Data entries

____________

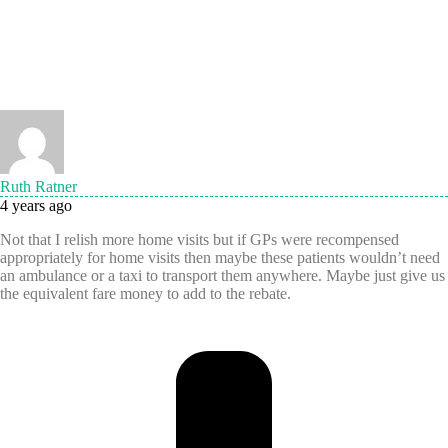
Ruth Ratner
4 years ago
Not that I relish more home visits but if GPs were recompensed
appropriately for home visits then maybe these patients wouldn’t need
an ambulance or a taxi to transport them anywhere. Maybe just give us
the equivalent fare money to add to the rebate.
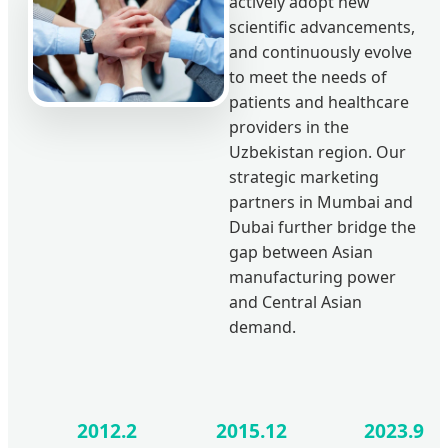
actively adopt new
scientific advancements,
and continuously evolve
to meet the needs of
patients and healthcare
providers in the
Uzbekistan region. Our
strategic marketing
partners in Mumbai and
Dubai further bridge the
gap between Asian
manufacturing power
and Central Asian
demand.
2012.2
2015.12
2023.9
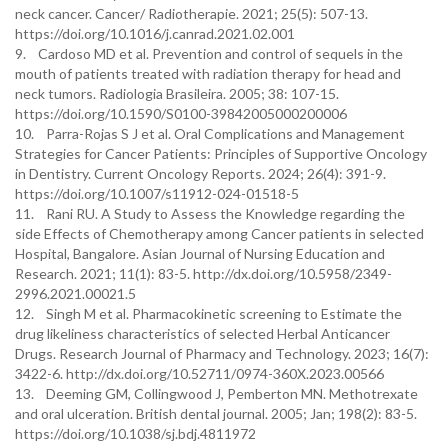
neck cancer. Cancer/ Radiotherapie. 2021; 25(5): 507-13.
https://doi.org/10.1016/j.canrad.2021.02.001
9. Cardoso MD et al. Prevention and control of sequels in the
mouth of patients treated with radiation therapy for head and
neck tumors. Radiologia Brasileira. 2005; 38: 107-15.
https://doi.org/10.1590/S0100-39842005000200006
10. Parra-Rojas S J et al. Oral Complications and Management
Strategies for Cancer Patients: Principles of Supportive Oncology
in Dentistry. Current Oncology Reports. 2024; 26(4): 391-9.
https://doi.org/10.1007/s11912-024-01518-5
11. Rani RU. A Study to Assess the Knowledge regarding the
side Effects of Chemotherapy among Cancer patients in selected
Hospital, Bangalore. Asian Journal of Nursing Education and
Research. 2021; 11(1): 83-5. http://dx.doi.org/10.5958/2349-
2996.2021.00021.5
12. Singh M et al. Pharmacokinetic screening to Estimate the
drug likeliness characteristics of selected Herbal Anticancer
Drugs. Research Journal of Pharmacy and Technology. 2023; 16(7):
3422-6. http://dx.doi.org/10.52711/0974-360X.2023.00566
13. Deeming GM, Collingwood J, Pemberton MN. Methotrexate
and oral ulceration. British dental journal. 2005; Jan; 198(2): 83-5.
https://doi.org/10.1038/sj.bdj.4811972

____________

Except for the pictures, copy every line of the records above exactly.

**FINAL ANSWER**
Ruth Ratner
4 years ago
Not that I relish more home visits but if GPs were recompensed
appropriately for home visits then maybe these patients wouldn’t need
an ambulance or a taxi to transport them anywhere. Maybe just give us
the equivalent fare money to add to the rebate.
actively adopt new
scientific advancements,
and continuously evolve
to meet the needs of
patients and healthcare
providers in the
Uzbekistan region. Our
strategic marketing
partners in Mumbai and
Dubai further bridge the
gap between Asian
manufacturing power
and Central Asian
demand.
2012.2
2015.12
2023.9
neck cancer. Cancer/ Radiotherapie. 2021; 25(5): 507-13.
https://doi.org/10.1016/j.canrad.2021.02.001
9. Cardoso MD et al. Prevention and control of sequels in the
mouth of patients treated with radiation therapy for head and
neck tumors. Radiologia Brasileira. 2005; 38: 107-15.
https://doi.org/10.1590/S0100-39842005000200006
10. Parra-Rojas S J et al. Oral Complications and Management
Strategies for Cancer Patients: Principles of Supportive Oncology
in Dentistry. Current Oncology Reports. 2024; 26(4): 391-9.
https://doi.org/10.1007/s11912-024-01518-5
11. Rani RU. A Study to Assess the Knowledge regarding the
side Effects of Chemotherapy among Cancer patients in selected
Hospital, Bangalore. Asian Journal of Nursing Education and
Research. 2021; 11(1): 83-5. http://dx.doi.org/10.5958/2349-
2996.2021.00021.5
12. Singh M et al. Pharmacokinetic screening to Estimate the
drug likeliness characteristics of selected Herbal Anticancer
Drugs. Research Journal of Pharmacy and Technology. 2023; 16(7):
3422-6. http://dx.doi.org/10.52711/0974-360X.2023.00566
13. Deeming GM, Collingwood J, Pemberton MN. Methotrexate
and oral ulceration. British dental journal. 2005; Jan; 198(2): 83-5.
https://doi.org/10.1038/sj.bdj.4811972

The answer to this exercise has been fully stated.